When I walk into the basement room to find both of our guests—and yes, I’m using the term very loosely—waiting for me, I can’t help but grin. It’s not a nice smile and Adam, who starts wiggling in his chair, knows it. Mikhail doesn’t seem bothered.

Not yet at least.

I clap my hands together, the sound reverberating around the room as the guys file in behind me and pick spots where they can see the action. As they settle in, I don’t look away from Mikhail. He’s not rattled by it, though.

Which is just fine by me.

Those who believe they are unbreakable shatter in the most satisfying way.

My eyes drift over to Adam. The last time I visited him he had started to believe his cousin would come for him and liberate him from my clutches. I knew the truth. It was never going to happen, but desperation can lead to delusion.

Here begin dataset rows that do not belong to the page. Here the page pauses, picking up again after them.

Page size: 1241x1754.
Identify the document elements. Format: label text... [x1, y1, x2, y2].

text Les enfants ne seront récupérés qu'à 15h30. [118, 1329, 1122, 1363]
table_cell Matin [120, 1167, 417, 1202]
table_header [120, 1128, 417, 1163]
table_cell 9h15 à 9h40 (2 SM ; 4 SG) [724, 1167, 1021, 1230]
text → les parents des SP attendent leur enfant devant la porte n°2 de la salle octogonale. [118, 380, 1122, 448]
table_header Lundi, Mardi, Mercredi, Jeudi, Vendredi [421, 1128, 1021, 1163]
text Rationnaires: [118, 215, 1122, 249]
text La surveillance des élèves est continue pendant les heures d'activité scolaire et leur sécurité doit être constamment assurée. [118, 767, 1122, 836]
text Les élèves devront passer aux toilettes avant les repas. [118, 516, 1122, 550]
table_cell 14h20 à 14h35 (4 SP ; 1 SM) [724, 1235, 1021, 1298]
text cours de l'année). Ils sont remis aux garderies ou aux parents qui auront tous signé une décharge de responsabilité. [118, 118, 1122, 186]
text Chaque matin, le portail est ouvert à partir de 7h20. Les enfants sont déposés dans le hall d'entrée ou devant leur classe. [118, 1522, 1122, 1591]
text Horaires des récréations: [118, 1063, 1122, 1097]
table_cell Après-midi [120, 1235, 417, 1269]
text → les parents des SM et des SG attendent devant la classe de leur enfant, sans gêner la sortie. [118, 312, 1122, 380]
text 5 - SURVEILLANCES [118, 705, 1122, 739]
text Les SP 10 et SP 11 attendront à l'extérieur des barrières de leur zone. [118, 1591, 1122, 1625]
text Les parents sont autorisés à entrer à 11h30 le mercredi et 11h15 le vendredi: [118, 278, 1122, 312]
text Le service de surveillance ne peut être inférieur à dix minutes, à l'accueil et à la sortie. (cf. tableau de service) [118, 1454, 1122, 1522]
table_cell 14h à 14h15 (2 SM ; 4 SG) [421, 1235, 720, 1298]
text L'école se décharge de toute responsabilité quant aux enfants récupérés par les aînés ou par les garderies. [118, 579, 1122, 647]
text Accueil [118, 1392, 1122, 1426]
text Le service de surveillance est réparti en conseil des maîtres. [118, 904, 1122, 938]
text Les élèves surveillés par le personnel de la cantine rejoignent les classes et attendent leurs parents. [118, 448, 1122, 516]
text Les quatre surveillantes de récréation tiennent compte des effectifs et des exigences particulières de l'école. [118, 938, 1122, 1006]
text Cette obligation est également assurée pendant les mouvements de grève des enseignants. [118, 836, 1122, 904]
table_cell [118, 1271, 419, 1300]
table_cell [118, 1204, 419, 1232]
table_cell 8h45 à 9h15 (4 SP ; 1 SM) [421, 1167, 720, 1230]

“How has it been trying to run your organization without Adam as your right-hand man, Mikhail?” I don’t take my eyes off Adam as I ask the question.

Always so fucking full of himself, Mikhail laughs. He actually throws his head back and sounds like a movie villain who thinks he’s immortal. But this isn’t a movie. And Mikhail is just a man.

A man covered in blood with a weeping wound and a reckoning coming.

“My right-hand man?” Mikhail gasps the question incredulously, the amusement clear in his voice. “He’s nothing to me. Expendable,” he spits the word.

Adam pales and I can’t help but smirk. Triumph rushes through my veins as I prowl closer to our guests.

“I told you,” I murmur the words to Adam.

His head drops to his chest as if the weight of the world is bearing down on him. Maybe it is. “I know,” he whispers. When he looks back up at me his words are broken, “I’ve already told you everything I know. He was never worth my loyalty; I realize it now. I thought because he’s family that it would be different. I’m sorry for the role I played in his game.”

I nod and pull my gun. The sound of the shot is jarring, but I don’t look away as the bullet embeds itself in the middle of his forehead. His body goes limp, the ground behind him painted with the last second of his life.

It will find its way down the drain. Just like every other life that has been taken here.

When I look over at Mikhail, he has a look of glee on his face. I wasn’t expecting anything else, but that doesn’t mean it’s not a shame. He became twisted up into something unrecognizable a long time ago.

Even if I hadn’t killed his father, he would have ended up as this man. It might not have been my basement he ended up in, but it would have been another. I have no doubt about it.

I’m glad that I stood between him and this city before he could hold real power in his hands. I might not be a good man, but I’m better than the monster in front of me.

“Thank you,” Mikhail’s tone is conversational, “you just did me a big favor.”

I make a humming sound as I tuck my gun away and pull out a knife. Part of me wishes it was Oaklynn’s knife, there would have been a certain poetry to it, but it is what it is right now.

“You have been a thorn in my side for far too long, Mikhail,” my voice is cold and detached. “You’re bad for business, a loose cannon that can’t be trusted.” I smirk at him and add, “Even your father thought so.”